When I told the policeman that I understood, I meant it. I thanked him for his time and walked on, thinking,
that damned wave
.

Before I’d left for the walk, I’d consulted with Mayor Hamasaki. He said that a gas station was the landmark for the turnoff to the mountain road leading to the Rikyos’ home. When a long tanker truck passed me along the way, it confirmed that I was headed the right direction.

When I reached the gas station, the tanker was parked and in the process of fueling the various gas pumps. A short line of cars waited, the owners standing outside their vehicles and watching the process with hopeful expressions. The station’s shop’s window sign glowed “open.”

“Irrasshaimase,”
a young lady with a green kerchief over her hair called as I stepped inside.
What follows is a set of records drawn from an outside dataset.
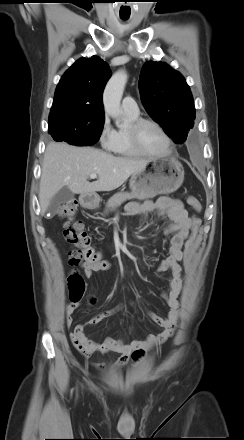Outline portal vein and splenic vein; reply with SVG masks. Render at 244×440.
<instances>
[{"label": "portal vein and splenic vein", "instance_id": "18ae733b", "mask_svg": "<svg viewBox=\"0 0 244 440\" xmlns=\"http://www.w3.org/2000/svg\"><path fill=\"white\" fill-rule=\"evenodd\" d=\"M89 177H90V179H96L97 178V174H91Z\"/></svg>", "mask_w": 244, "mask_h": 440}]
</instances>
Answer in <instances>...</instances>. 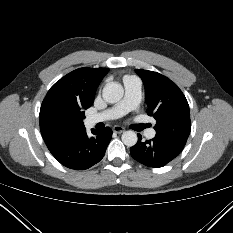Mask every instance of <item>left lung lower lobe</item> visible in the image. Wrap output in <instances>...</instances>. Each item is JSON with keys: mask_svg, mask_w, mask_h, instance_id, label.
<instances>
[{"mask_svg": "<svg viewBox=\"0 0 233 233\" xmlns=\"http://www.w3.org/2000/svg\"><path fill=\"white\" fill-rule=\"evenodd\" d=\"M141 139V135L138 134V141L130 148V153L136 161L148 167L165 166L176 158L184 148V146L158 137L144 142Z\"/></svg>", "mask_w": 233, "mask_h": 233, "instance_id": "1", "label": "left lung lower lobe"}]
</instances>
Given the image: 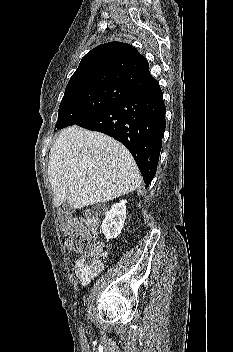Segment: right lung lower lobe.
Returning a JSON list of instances; mask_svg holds the SVG:
<instances>
[{"mask_svg": "<svg viewBox=\"0 0 233 352\" xmlns=\"http://www.w3.org/2000/svg\"><path fill=\"white\" fill-rule=\"evenodd\" d=\"M166 107L156 82L77 124L124 144L142 173L145 188L157 169L165 131Z\"/></svg>", "mask_w": 233, "mask_h": 352, "instance_id": "obj_1", "label": "right lung lower lobe"}]
</instances>
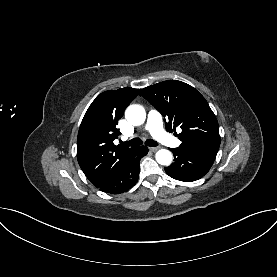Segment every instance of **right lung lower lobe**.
I'll return each instance as SVG.
<instances>
[{"label": "right lung lower lobe", "mask_w": 277, "mask_h": 277, "mask_svg": "<svg viewBox=\"0 0 277 277\" xmlns=\"http://www.w3.org/2000/svg\"><path fill=\"white\" fill-rule=\"evenodd\" d=\"M148 153L145 146L137 147L128 161L117 171V173L98 187L101 191L110 194H119L133 187L139 177V161Z\"/></svg>", "instance_id": "98d812e1"}]
</instances>
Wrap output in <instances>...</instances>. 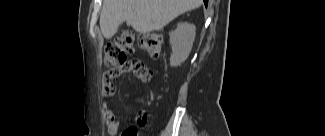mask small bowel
<instances>
[{"label":"small bowel","instance_id":"small-bowel-1","mask_svg":"<svg viewBox=\"0 0 325 136\" xmlns=\"http://www.w3.org/2000/svg\"><path fill=\"white\" fill-rule=\"evenodd\" d=\"M144 57H134L133 61H125L117 68L104 71L102 74V91L105 95L111 96L114 92L113 79L123 73L132 72L138 79L143 82H151L152 75L148 68L144 65ZM104 115L107 122V128L110 135H117L120 131V123L116 120L115 114L112 109L105 104ZM148 114L146 110H139L136 115V122L139 126L146 124ZM135 126H129L125 130H135Z\"/></svg>","mask_w":325,"mask_h":136}]
</instances>
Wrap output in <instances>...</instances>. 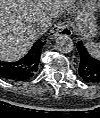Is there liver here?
<instances>
[{"mask_svg": "<svg viewBox=\"0 0 100 118\" xmlns=\"http://www.w3.org/2000/svg\"><path fill=\"white\" fill-rule=\"evenodd\" d=\"M74 0H0V58L16 61L31 48L39 34L35 24L68 13ZM79 13V11H78Z\"/></svg>", "mask_w": 100, "mask_h": 118, "instance_id": "liver-1", "label": "liver"}]
</instances>
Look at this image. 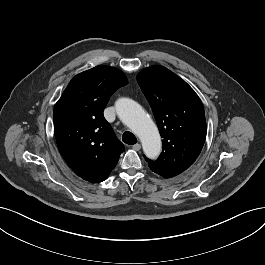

“It’s so nice that you’re open.” I smiled back at her, all the while quickly scanning the shelves that were half stocked with breads, cookies, noodle packs, and candy. I imagined a lot of local people had reached the shelves before me; but there was still enough that could be carried away for Mr. Ishida’s and my next day’s breakfast. Or several breakfasts.

“Last night we had our first delivery since the tsunami,” the salesclerk confided, coming up to offer me one of the shopping baskets I’d bypassed in my excitement to inspect the edibles. “It’s just great! I really hope there will be enough for all the shoppers who’ll visit today. Good thing you came right now.”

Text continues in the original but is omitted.